3 Ekim 2008 Cuma

sonuncusu

Daha sonra olaylar gelişti, kolumu kaybettim, sokakta derim yüzüldü, ve entegre et tesisine gönderildim, kaçınılmaz son yaklaştı. Yaşamayı becerememiştim. Entegre et tesisinde özel bir yöntemle ayıkladığım kafatasımdan bunlar çıkmıştı. Pek elle tutulur şeyler değildi doğrusu. Getirildikten bir hafta sonra bu tesisten götürüldüm. Kimse benimle gelmedi. Zaten bunca et yığını arasında dost edinmek güç işti. Büyük bir kentte bir kasaba satıldım. Kasap beni tuttuğu gibi (derim zaten yüzülmüştü) bir çengele astı ve vitrinine koydu. Beni satın aldılar. Kasapta asılı olduğum çengelden indirildim. Önce büyük bıçaklarla büyükçe parçalara ayrıldım. Sonra bir kısmım kıyma makinesine girdi. Kemiklerim, kaburgalarım güzelce ayıklandı. Yenmeyecek parçalarım çöpe atıldı. Kalanlarımı bir torba içinde eve götürdü sahiplerim. Akşam yemeğine misafirdim. Her yanımı iyice kesip didik didik ettiler. Sonra güzelce pişirdiler. Yahni oldum. Akşam yemeği vaktiydi. Çatal bıçak şıngırtıları. Ağız şapırdamaları. (Benim çok lezzetli hayallerim var, buyrun, siz de yiyin!
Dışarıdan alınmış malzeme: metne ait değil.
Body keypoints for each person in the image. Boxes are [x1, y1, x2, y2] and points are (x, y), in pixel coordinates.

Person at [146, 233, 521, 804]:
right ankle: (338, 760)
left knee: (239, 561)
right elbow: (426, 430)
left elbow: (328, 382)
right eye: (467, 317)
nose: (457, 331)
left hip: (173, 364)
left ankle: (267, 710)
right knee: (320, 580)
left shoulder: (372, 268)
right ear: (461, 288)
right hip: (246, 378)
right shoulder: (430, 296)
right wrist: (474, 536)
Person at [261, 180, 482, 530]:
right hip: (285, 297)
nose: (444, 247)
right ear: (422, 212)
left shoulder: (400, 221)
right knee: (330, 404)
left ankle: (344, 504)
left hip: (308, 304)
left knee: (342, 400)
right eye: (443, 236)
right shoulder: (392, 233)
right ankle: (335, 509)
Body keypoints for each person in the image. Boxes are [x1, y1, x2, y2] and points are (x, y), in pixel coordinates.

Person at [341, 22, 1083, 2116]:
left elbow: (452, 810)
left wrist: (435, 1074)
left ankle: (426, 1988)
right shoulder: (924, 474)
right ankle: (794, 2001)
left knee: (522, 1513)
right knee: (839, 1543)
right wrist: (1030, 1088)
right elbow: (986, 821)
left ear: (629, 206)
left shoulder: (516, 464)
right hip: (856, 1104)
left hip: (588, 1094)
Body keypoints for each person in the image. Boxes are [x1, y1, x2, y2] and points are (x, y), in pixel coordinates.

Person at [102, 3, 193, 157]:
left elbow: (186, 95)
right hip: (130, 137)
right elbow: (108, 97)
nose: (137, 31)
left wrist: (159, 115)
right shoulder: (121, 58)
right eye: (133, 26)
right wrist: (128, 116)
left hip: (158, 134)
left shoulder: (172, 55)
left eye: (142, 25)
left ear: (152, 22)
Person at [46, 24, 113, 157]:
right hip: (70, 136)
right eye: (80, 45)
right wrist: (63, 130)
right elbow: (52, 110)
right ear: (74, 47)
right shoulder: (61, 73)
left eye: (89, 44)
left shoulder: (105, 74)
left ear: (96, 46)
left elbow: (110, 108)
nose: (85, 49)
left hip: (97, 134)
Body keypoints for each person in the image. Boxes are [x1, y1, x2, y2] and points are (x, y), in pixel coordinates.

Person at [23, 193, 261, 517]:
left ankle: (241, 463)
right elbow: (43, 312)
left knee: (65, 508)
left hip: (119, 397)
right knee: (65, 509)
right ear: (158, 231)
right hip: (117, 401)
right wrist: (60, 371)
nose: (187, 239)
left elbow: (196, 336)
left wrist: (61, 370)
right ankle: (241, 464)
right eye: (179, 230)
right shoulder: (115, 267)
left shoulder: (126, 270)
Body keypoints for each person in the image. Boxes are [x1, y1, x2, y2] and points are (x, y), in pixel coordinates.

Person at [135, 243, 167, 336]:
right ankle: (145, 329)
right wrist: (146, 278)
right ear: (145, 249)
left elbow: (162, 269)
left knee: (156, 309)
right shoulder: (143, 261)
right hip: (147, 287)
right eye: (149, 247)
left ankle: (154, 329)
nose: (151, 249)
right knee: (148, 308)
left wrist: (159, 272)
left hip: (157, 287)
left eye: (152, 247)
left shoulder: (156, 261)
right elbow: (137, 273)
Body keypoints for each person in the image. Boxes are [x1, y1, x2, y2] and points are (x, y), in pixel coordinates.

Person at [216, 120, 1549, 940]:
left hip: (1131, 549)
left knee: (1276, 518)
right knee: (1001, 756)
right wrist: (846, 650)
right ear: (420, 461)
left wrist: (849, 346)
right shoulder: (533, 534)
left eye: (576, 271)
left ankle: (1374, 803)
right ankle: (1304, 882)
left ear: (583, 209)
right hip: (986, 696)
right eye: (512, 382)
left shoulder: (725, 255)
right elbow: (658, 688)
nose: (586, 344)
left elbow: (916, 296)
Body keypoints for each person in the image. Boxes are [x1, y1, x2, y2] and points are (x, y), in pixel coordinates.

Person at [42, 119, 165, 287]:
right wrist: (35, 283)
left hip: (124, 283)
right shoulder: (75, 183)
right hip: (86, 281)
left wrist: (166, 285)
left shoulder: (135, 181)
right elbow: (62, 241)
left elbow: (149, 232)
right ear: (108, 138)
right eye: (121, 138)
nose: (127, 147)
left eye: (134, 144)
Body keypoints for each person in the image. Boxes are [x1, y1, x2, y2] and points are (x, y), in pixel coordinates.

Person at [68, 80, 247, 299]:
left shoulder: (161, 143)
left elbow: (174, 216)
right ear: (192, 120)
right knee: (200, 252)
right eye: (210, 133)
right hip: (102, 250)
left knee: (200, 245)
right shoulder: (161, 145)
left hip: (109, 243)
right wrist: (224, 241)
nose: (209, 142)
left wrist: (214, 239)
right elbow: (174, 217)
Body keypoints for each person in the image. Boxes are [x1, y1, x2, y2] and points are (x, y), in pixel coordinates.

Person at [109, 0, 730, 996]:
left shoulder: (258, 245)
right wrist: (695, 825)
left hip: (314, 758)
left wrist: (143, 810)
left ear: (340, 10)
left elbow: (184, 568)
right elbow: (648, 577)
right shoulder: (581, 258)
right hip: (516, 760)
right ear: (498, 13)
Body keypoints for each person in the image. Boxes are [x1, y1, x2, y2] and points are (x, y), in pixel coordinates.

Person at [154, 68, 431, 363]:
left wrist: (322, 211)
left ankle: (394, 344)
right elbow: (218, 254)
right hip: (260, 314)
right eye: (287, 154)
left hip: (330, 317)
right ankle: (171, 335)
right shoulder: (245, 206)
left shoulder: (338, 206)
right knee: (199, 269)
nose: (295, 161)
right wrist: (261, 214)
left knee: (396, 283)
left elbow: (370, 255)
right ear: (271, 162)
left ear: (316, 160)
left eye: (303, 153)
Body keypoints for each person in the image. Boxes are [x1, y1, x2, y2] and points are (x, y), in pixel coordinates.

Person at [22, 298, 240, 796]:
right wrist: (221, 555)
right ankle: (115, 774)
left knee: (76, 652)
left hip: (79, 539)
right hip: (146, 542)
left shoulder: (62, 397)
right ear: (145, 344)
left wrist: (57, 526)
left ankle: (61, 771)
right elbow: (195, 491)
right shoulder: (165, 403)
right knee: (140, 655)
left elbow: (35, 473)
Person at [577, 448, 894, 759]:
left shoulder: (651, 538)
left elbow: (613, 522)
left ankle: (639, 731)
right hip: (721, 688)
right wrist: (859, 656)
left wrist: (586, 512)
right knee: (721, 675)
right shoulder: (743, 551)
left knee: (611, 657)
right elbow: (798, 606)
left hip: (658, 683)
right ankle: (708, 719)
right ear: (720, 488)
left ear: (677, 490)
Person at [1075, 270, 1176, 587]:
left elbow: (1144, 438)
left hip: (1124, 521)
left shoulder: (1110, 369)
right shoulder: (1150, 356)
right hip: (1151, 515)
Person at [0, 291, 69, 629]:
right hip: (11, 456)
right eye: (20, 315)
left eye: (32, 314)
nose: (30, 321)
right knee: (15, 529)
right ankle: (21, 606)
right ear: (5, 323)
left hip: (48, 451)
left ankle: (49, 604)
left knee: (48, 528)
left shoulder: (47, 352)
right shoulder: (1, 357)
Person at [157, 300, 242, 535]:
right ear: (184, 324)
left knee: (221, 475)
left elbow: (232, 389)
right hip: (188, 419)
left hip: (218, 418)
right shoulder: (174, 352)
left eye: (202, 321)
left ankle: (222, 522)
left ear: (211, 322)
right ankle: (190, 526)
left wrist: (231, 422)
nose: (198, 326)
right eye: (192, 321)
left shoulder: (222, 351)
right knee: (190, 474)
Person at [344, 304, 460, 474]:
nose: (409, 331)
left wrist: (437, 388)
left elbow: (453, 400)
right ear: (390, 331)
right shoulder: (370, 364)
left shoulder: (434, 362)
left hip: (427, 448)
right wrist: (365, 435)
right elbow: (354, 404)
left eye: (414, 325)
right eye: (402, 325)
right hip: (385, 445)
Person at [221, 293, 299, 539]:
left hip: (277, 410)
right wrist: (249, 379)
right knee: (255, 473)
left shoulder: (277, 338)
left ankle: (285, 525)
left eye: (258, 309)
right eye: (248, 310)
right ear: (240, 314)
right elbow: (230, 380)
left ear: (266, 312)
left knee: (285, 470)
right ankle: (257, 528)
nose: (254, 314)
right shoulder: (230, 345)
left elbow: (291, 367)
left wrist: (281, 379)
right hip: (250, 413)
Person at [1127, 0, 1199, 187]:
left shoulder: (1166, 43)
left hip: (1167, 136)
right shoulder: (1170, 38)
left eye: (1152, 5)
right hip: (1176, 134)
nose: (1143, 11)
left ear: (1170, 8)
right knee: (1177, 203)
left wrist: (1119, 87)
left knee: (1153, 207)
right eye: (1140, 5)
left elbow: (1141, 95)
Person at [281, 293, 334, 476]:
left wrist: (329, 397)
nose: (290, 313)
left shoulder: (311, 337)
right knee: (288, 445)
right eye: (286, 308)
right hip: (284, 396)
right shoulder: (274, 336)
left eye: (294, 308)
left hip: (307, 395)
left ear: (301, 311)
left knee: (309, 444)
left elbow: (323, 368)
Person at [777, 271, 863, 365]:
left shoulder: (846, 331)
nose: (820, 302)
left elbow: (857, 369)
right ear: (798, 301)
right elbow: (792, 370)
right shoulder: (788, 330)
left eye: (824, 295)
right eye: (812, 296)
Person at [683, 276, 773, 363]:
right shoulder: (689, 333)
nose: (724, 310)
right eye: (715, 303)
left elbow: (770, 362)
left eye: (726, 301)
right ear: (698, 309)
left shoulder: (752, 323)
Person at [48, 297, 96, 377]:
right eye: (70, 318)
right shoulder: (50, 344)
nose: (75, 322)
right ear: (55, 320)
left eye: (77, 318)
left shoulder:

Siz de oturmaz mıydınız?Biraz yalan buyurmaz mıydınız? Benim şevkat soslu parçalarım var sıcak sıcak, buyrun beraber yiyelim. Benim çok güzel anılarım var, buyrun kana kana için!) En son bunları düşünüyordum ki..Sofradaki sesi hemen tanıdım. O. Ve etrafında oturan eciş bücüş sevgilileri. Benim yahnimi yiyorlardı. Evet, tanrı, sen kazandın. Beni susturmayı başardın. Evet, şeyhülislam, sen haklıydın. Evet John, şarjörlü silahla rus ruleti oynanmazmış. Bütün herşey bu yemek sofrasında birleşiyor. Afiyet olsun.  

         “Sevgilim, tuzu uzatır mısın?”